Data supplied Start Marker

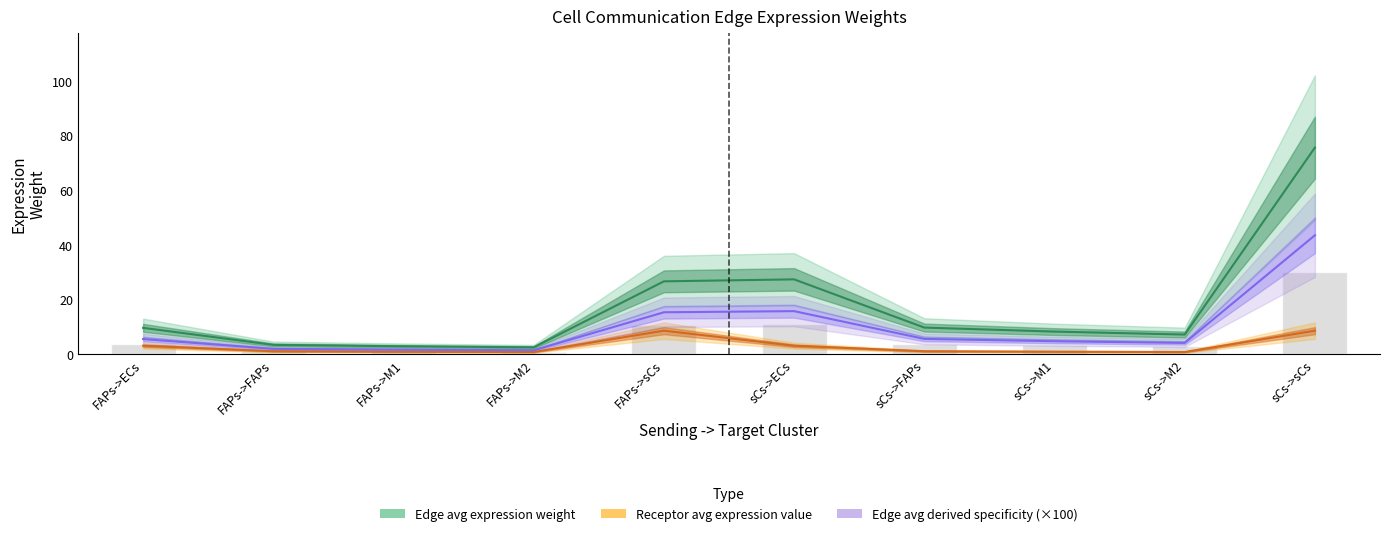

How many data points in Receptor avg expression value are above 1?

6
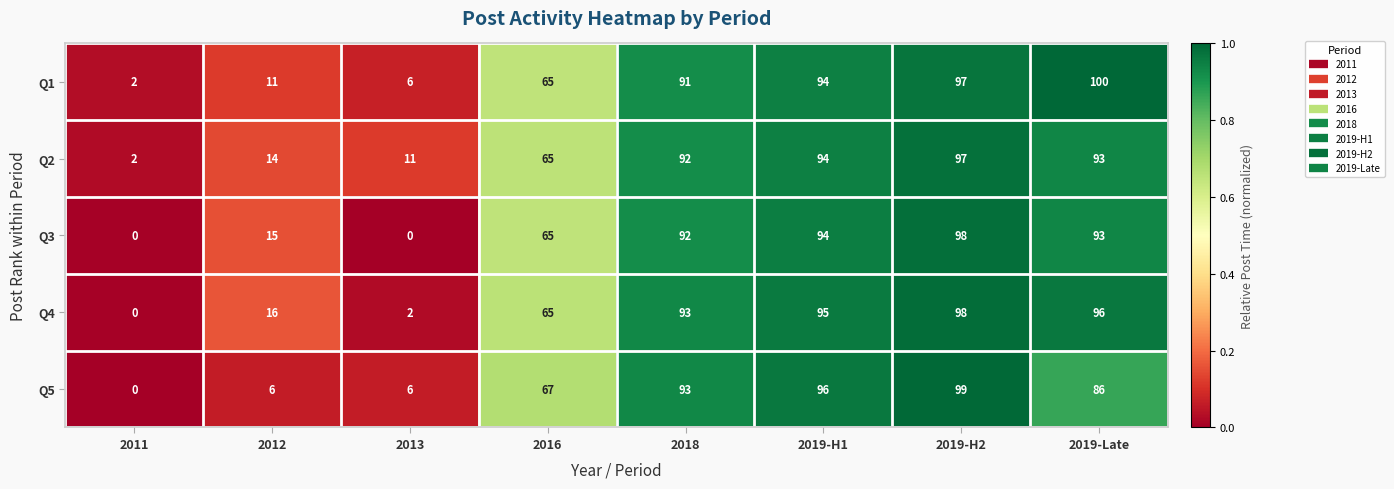

What is the average value of the Q5 series?

57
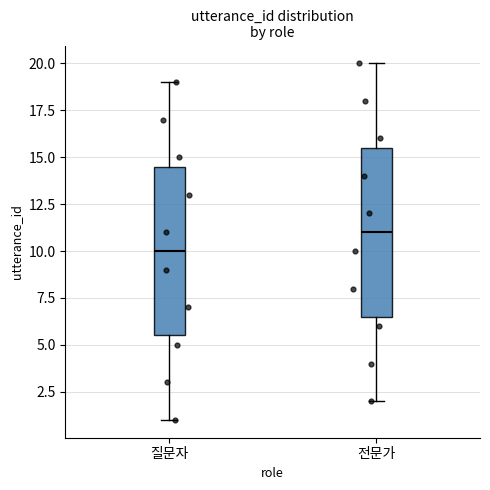

Where is the upper edge of the box for 전문가 on the y-axis? The values are not printed on the chart, so give them approximately, as read against the axis.

15.5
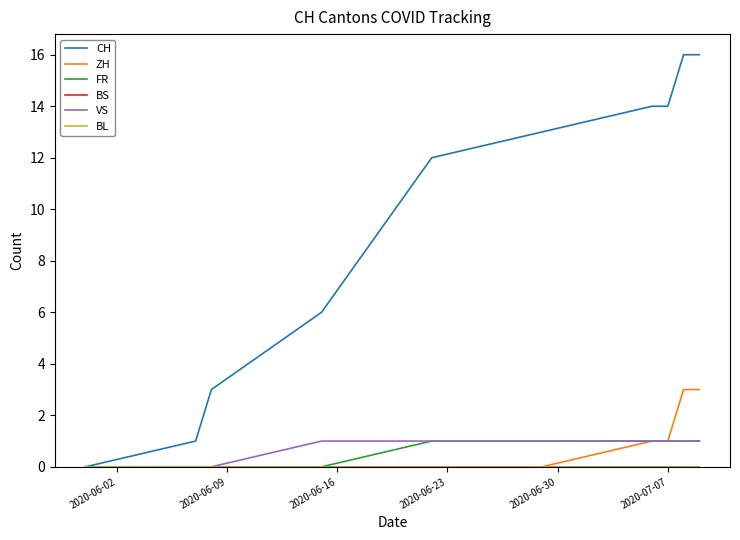

True or false: VS and FR intersect in this chart.

False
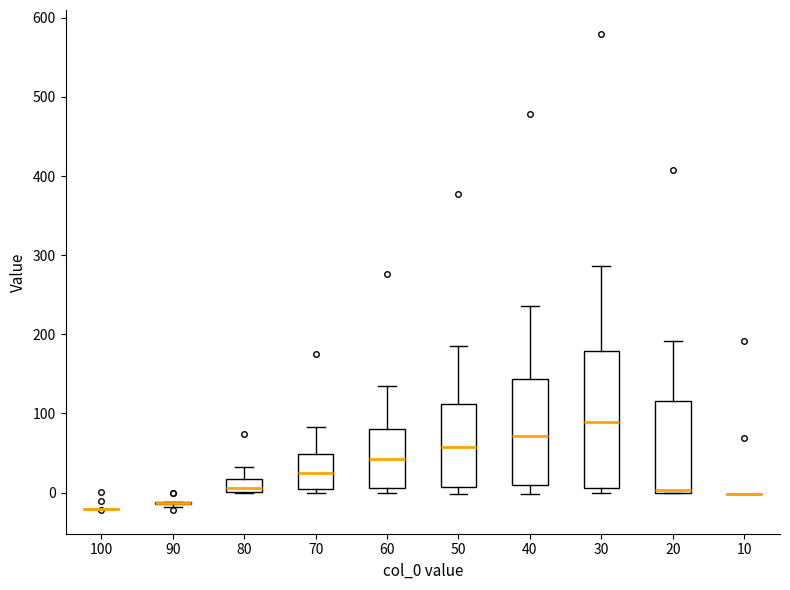

Where does the upper whisker of the box at x = 20 end on the y-axis? The values are not printed on the chart, so give them approximately, as read against the axis.

190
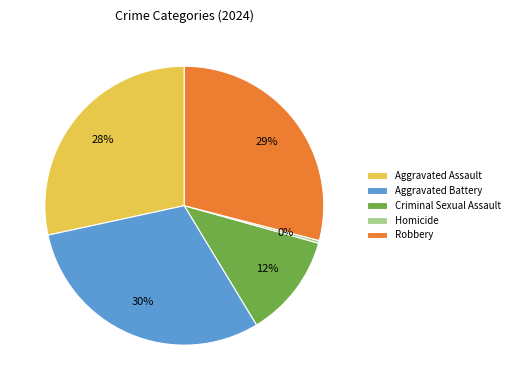

What percentage is the Aggravated Battery slice, to the nearest percent?

30%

Data supplied End Marker

◆ Your assignment
Copy out the text of all the records above word for word, leaving out the pictures.

◆ Problem solution
How many data points in Receptor avg expression value are above 1?

6

What is the average value of the Q5 series?

57

Where is the upper edge of the box for 전문가 on the y-axis? The values are not printed on the chart, so give them approximately, as read against the axis.

15.5

True or false: VS and FR intersect in this chart.

False

Where does the upper whisker of the box at x = 20 end on the y-axis? The values are not printed on the chart, so give them approximately, as read against the axis.

190

What percentage is the Aggravated Battery slice, to the nearest percent?

30%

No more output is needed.